JOB ITEM:
Reproduce the stretch of the dating discussion below from "Relationships of all" through "the first place.", copying it word for word.

Relationships of all types need time to develop, in my opinion. You don't want to lead anyone on, but is it leading someone on to just open up dialogue with them? If you are direct in your interactions, you can always establish boundaries.


Prairie...I agree with Buglady on this part. How often do we hear of stories where Person A was attracted to the other Person B but the feelings weren't mutual intitially? Then Person B starts to develop an attraction to Person A and they end up getting married. Just because someone doesn't give you goosebumps initially doesn't mean you wont be attracted to them later on down the line. My vote...keep the door open for a friendship and be clear about your intentions. If your intentions change...Great. If not, then you were up front about how you felt in the first place.

Let me express another thought along those lines. As I see it, there are 4 Catergories when it comes to dating.

1). Wrong Person, Wrong Time - You come across the wrong person at the wrong time for either you or the other person. Nothing happens. Ladies, this is the weirdo that makes that inappropriate comment.

2). Wrong Person, Right Time - You come across the wrong person at the right time for either one of you. Nothing happens because you and that person are incompatible. This could also be the weirdo or someone you have absolutely nothing in common with.

DATASET SECTION:
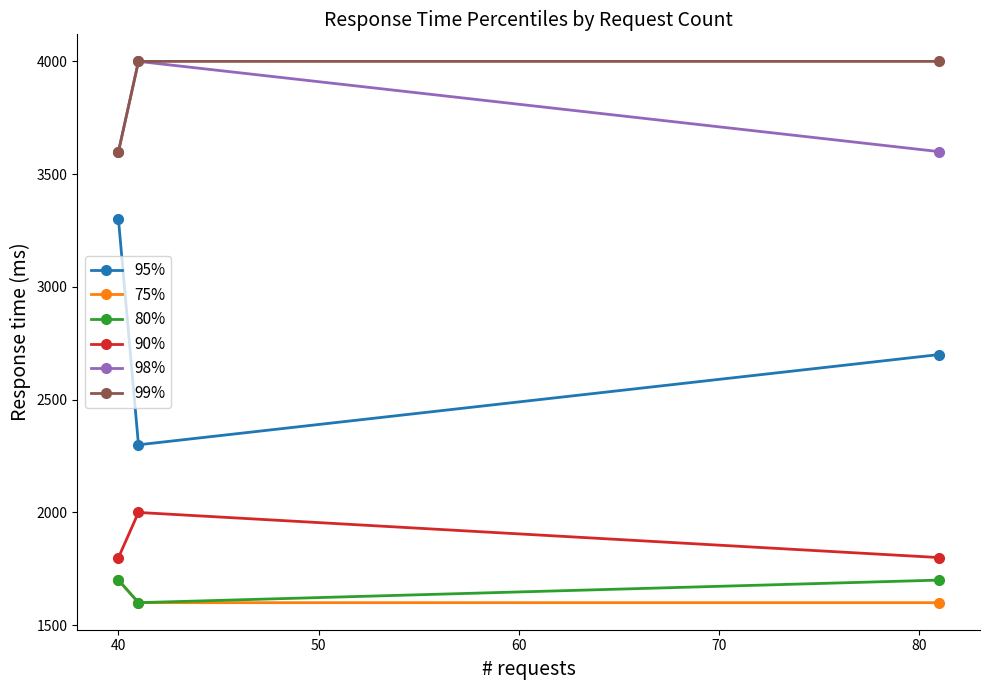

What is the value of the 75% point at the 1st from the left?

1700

SOLUTION FOR THIS TASK:
Relationships of all types need time to develop, in my opinion. You don't want to lead anyone on, but is it leading someone on to just open up dialogue with them? If you are direct in your interactions, you can always establish boundaries.


Prairie...I agree with Buglady on this part. How often do we hear of stories where Person A was attracted to the other Person B but the feelings weren't mutual intitially? Then Person B starts to develop an attraction to Person A and they end up getting married. Just because someone doesn't give you goosebumps initially doesn't mean you wont be attracted to them later on down the line. My vote...keep the door open for a friendship and be clear about your intentions. If your intentions change...Great. If not, then you were up front about how you felt in the first place.